La otra tarea de la autorrealización es la capacidad de desapegarse. El budismo zen coloca como test de madurez personal y libertad interior la capacidad de desapegarse y de despedirse. Si nos fijamos bien, el desapego pertenece a la lógica de la vida: nos despedimos del vientre materno, después, de la niñez, de la juventud, de la escuela, de la casa paterna, de los parientes y de la persona amada. En la edad adulta nos despedimos de trabajos, de profesiones, del vigor del cuerpo y de la lucidez de la mente, que irrefrenablemente se van desgastando hasta despedirnos de la propia vida. En estas despedidas vamos dejando atrás un poco de nosotros mismos.

¿Cual es el sentido de este lento despedirse del mundo? ¿Mera fatalidad irreversible de la ley universal de la entropía? Esta dimensión es indiscutible, pero ¿no será que guarda un sentido existencial, que ha de ser explorado por el espíritu? Si fenomenológicamente somos un proyecto infinito y un vacío abisal que clama por plenitud, ¿ese desapegarse no significa crear las condiciones para que un Mayor venga a llenarnos? ¿No será que el Ser Supremo, hecho de amor y bondad, nos va quitando todo para que podamos ganar todo, más allá de la vida, cuando finalmente descansará nuestra búsqueda?
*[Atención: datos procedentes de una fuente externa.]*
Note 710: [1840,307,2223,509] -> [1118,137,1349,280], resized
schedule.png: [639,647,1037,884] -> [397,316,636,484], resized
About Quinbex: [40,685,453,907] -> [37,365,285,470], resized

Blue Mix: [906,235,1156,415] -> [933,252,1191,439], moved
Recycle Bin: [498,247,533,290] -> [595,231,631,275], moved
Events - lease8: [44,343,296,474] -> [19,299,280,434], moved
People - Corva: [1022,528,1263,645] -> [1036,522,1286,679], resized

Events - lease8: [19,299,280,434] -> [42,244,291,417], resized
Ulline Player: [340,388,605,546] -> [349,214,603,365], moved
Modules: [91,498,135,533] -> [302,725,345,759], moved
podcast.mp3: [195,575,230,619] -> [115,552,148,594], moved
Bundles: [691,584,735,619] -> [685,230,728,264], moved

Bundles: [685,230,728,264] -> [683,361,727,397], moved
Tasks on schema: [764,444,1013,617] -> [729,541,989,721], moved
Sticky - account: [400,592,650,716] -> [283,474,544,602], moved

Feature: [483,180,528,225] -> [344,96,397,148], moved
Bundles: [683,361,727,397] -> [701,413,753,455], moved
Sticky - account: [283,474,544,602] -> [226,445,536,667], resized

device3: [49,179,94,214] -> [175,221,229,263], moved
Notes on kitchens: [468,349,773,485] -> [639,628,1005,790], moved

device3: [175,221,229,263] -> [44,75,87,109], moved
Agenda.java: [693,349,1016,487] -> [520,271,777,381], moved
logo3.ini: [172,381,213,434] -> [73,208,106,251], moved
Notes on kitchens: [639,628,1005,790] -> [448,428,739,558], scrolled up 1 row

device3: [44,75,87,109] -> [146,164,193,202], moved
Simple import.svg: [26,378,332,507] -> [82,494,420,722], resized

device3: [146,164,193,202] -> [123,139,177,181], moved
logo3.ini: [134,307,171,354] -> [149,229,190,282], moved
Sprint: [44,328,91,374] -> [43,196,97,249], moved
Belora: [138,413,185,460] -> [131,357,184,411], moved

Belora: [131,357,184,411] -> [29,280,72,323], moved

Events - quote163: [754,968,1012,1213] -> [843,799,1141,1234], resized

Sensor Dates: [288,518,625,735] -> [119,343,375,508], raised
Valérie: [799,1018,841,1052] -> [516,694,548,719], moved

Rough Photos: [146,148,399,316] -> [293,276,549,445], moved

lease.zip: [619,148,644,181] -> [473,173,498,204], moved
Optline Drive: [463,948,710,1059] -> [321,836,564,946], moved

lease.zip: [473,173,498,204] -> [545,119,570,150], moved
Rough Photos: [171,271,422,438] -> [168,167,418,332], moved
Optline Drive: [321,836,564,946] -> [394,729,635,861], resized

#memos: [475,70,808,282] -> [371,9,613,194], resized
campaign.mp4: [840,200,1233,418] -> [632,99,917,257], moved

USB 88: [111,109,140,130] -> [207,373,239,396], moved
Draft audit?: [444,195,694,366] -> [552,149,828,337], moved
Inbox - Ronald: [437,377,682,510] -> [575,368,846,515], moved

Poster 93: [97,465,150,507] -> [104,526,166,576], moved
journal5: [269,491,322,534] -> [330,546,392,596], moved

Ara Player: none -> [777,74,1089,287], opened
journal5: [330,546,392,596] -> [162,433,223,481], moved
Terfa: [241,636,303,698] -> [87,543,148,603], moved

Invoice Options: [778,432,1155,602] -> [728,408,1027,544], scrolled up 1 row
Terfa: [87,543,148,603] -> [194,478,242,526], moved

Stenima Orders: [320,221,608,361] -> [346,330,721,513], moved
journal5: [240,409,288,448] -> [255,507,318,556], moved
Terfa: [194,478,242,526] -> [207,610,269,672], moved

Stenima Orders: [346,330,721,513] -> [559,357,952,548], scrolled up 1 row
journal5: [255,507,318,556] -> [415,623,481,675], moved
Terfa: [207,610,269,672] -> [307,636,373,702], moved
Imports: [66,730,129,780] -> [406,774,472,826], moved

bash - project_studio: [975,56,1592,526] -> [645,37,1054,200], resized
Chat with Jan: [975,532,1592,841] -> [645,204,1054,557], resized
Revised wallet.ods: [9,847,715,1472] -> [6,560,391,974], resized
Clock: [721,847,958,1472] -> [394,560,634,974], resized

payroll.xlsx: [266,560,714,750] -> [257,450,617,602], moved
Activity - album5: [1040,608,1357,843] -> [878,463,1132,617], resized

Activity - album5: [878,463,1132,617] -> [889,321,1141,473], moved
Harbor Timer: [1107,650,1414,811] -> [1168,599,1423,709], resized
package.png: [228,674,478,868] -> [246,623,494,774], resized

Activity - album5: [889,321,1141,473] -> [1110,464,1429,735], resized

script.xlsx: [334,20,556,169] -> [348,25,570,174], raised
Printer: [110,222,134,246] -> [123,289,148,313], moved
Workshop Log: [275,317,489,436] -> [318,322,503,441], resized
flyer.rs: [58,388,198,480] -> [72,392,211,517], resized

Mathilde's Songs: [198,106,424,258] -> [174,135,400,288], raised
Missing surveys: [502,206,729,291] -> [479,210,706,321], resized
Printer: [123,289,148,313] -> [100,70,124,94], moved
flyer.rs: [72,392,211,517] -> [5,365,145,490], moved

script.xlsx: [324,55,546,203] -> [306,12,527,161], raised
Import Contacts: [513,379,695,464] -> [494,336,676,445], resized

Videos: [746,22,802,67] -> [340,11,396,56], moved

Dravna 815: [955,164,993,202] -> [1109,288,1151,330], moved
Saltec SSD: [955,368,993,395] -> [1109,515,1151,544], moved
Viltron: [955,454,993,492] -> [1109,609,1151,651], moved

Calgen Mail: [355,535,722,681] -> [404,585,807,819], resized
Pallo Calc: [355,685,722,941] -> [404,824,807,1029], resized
Al perder, ganamos y al vaciarnos nos llenamos. Hay quien dice que esta fue la trayectoria de Jesús, de Buda, de Francisco de Asís, de Gandhi, y de la Madre Teresa, entre otras personas.

Tal vez una historia de los maestros espirituales antiguos nos aclare el sentido de esta pérdida que se transforma en ganancia.

«Había una vez un muñeco de sal. Después de peregrinar por tierras áridas llegó a descubrir el mar que nunca antes había visto y por eso no conseguía comprenderlo. El muñeco de sal le preguntó: «¿Tú quien eres?» Y el mar le respondió: «Soy el mar». El muñeco de sal volvió preguntar: «¿Pero qué es el mar?» Y el mar contesto: «Soy yo». «No entiendo», dijo el muñeco de sal, «pero me gustaría mucho entenderte. ¿Qué puedo hacer?» El mar simplemente le dijo: «Tócame». Entonces el muñeco de sal, tímidamente, tocó el mar con la punta de los dedos del pie y notó que aquello empezaba a ser comprensible, pero luego se dio cuenta de que habían desaparecido las puntas de los pies. «¡ Uy, mar, mira lo que me hiciste!» Y el mar le respondió: «Tú me diste algo de ti y yo te di comprensión. Tienes que darte todo para comprenderme todo». Y el muñeco de sal comenzó a entrar lentamente mar adentro, despacio y solemne, como quien va a hacer la cosa más importante de su vida. A medida que iba entrando, iba también diluyéndose y comprendiendo cada vez más al mar. El muñeco de sal seguía preguntando: «Qué es el mar?». Hasta que una ola lo cubrió por entero. En el ultimo momento, antes de diluirse en el mar, todavía pudo decir: «Soy yo».